YOLOv8x-Tuned-Hand-Gestures
Property | Value |
---|---|
Author | lewiswatson |
Model Type | Object Detection (Hand Gestures) |
Base Architecture | YOLOv8x |
Training Framework | Ultralytics & Ultralyticsplus |
Model URL | Hugging Face |
What is yolov8x-tuned-hand-gestures?
This is a specialized version of the YOLOv8x model that has been fine-tuned specifically for hand gesture recognition using the Roboflow dataset. The model leverages the powerful YOLOv8 architecture while being optimized for detecting and classifying various hand gestures in images.
Implementation Details
The model was trained using the Ultralytics and Ultralyticsplus frameworks with specific optimization parameters. Training was conducted over 10 epochs using SGD (Stochastic Gradient Descent) optimizer with a patience value of 50. The model processes images at a resolution of 640x640 pixels and utilizes dynamic batch sizing.

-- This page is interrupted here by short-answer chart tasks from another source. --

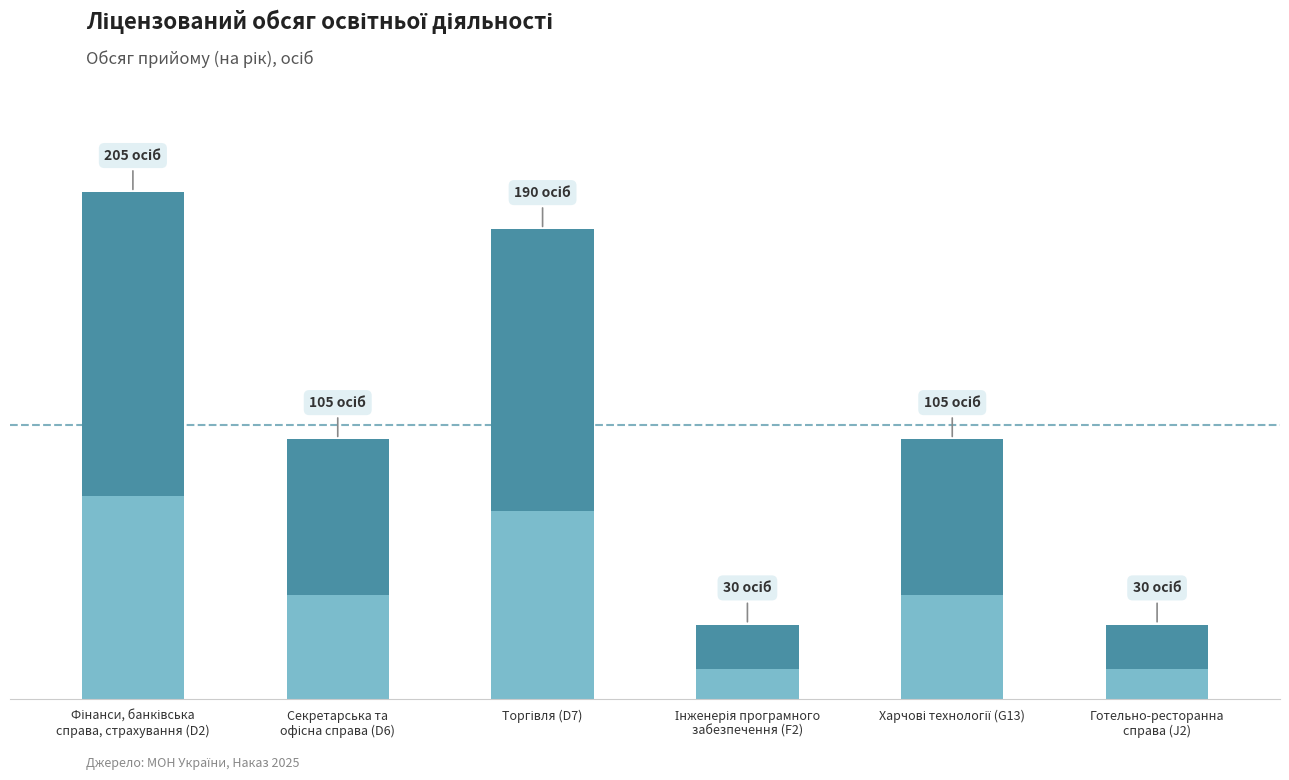

The value at Торгівля (D7) is 190. True or false?

True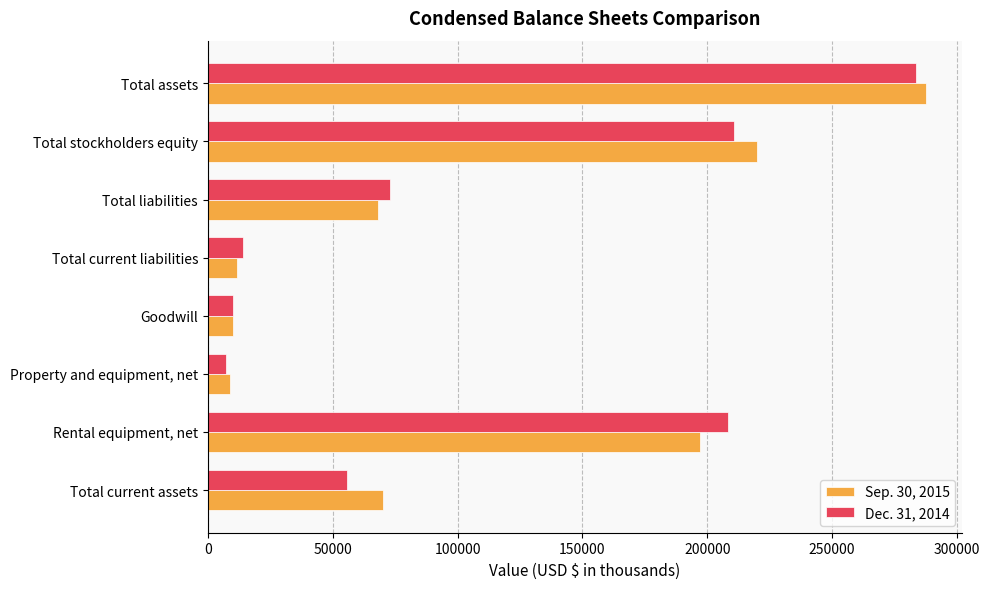

How many data points in Dec. 31, 2014 are less than 72976?

4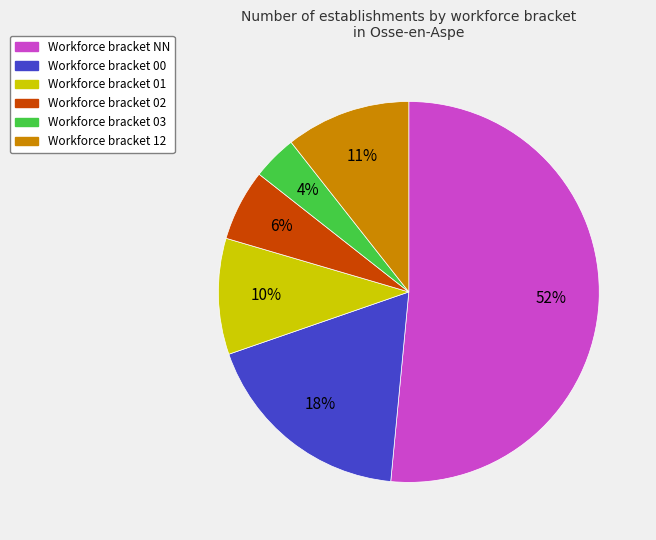

Is there any slice that represents more than half of the pie?

Yes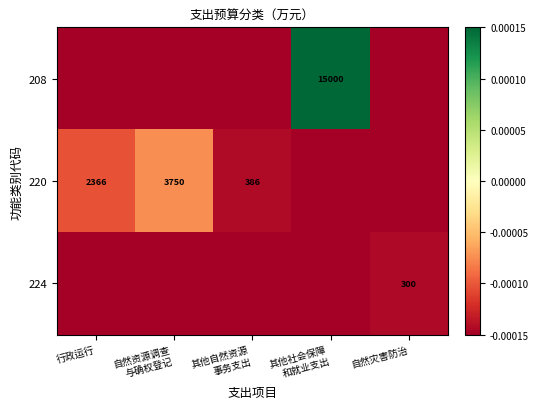

The value of 220 at 行政运行 is -0.0. True or false?

False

- Training Duration: 10 epochs
- Optimizer: SGD
- Image Size: 640x640
- Framework: Ultralytics & Ultralyticsplus
- Early Stopping Patience: 50
Core Capabilities
- Real-time hand gesture detection
- Support for various hand gesture classifications
- Easy integration with Python applications
- Efficient inference on images
- Compatible with Ultralytics ecosystem
Frequently Asked Questions
Q: What makes this model unique?
This model combines the robust YOLOv8x architecture with specialized training for hand gesture recognition, making it particularly effective for gesture detection tasks while maintaining the speed and efficiency of the YOLO family of models.
Q: What are the recommended use cases?
The model is ideal for applications requiring hand gesture recognition, such as sign language interpretation, human-computer interaction, gesture-controlled interfaces, and interactive multimedia applications. It can be easily integrated into existing systems using the Ultralytics framework.